Wednesday, May 2, 2018

Final project

My final project is about my life in Colombia with my mom and sister and my life here in the U.S which is what makes my identity today. My project was inspired by Sophie Calle’s exposition “The Birthday Celebration” in which she collected the presents that people gave to her in her birthday parties. In this case, I decided to collect not the presents but the words that I think make my identity. I put the words and sentences in and out of a box that represents the “bubble” in which I have lived.
Outside the box: It represents what I consider the “bad” part of my life
Top: I wrote the words that describe me as a person, but that I don’t actually like and that I would like to change.
Bottom: I wrote the sentences that I often utilize to describe me and that I use every time I do something. 
Front: I wrote words that I found people use a lot in the Latin community in this country and that I consider that are not appropriate and that I actually hate. 
Back: In this side, I wrote words that describe what I found when I left my country and that I noticed that are so prevalent in society. 
Inside of the box:  The inside of the box represents my mom and my sister. 
Inside the box, I have three pictures, one with my mom, one with my dogs, and one with my sister. Also, I have the words that they tell me all the time and that keeps me motivated when I want to give up. 
Also, on one side, I decided to write things that my mom always tell me when I go out and that is used normally in society.
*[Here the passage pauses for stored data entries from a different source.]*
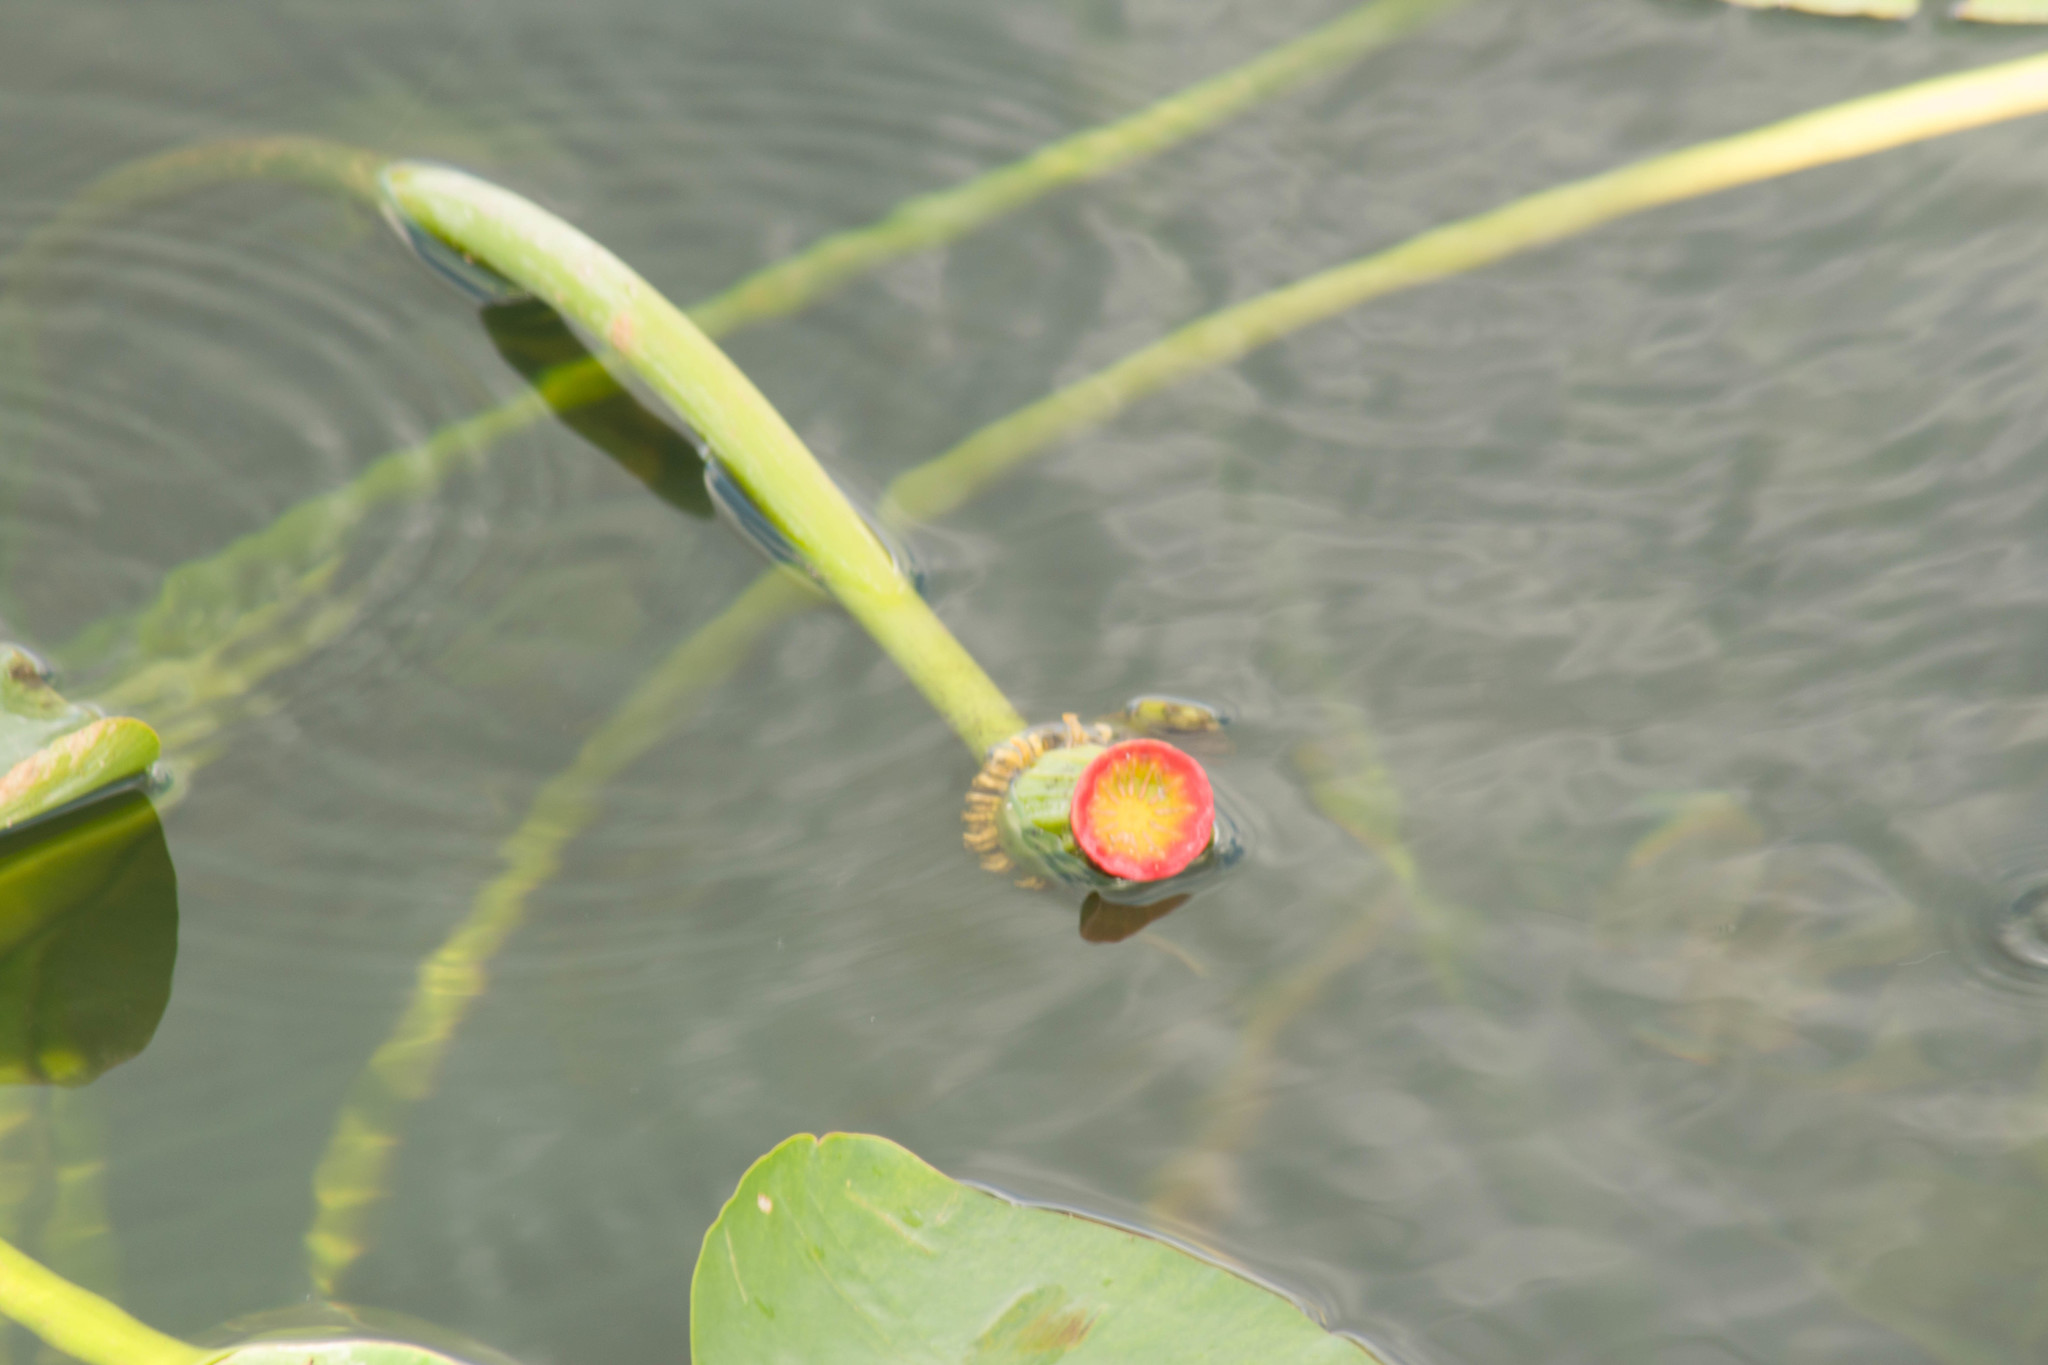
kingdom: Plantae
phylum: Tracheophyta
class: Magnoliopsida
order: Nymphaeales
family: Nymphaeaceae
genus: Nuphar
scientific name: Nuphar advena
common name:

I think this is important because it represents the machista society in which women are educated to not “provoke” and to not let men do things to us, instead of teaching men to respect women. 

This project is different from my first self-portrait because the first one represented how the ideas of this country are trying to consume me, while this project represents who I am actually am and the things that make my identity. 

My first idea about this project was to represent women that are involved in really bad relationships, but it did not represent me per se, so I changed to my “bubble.”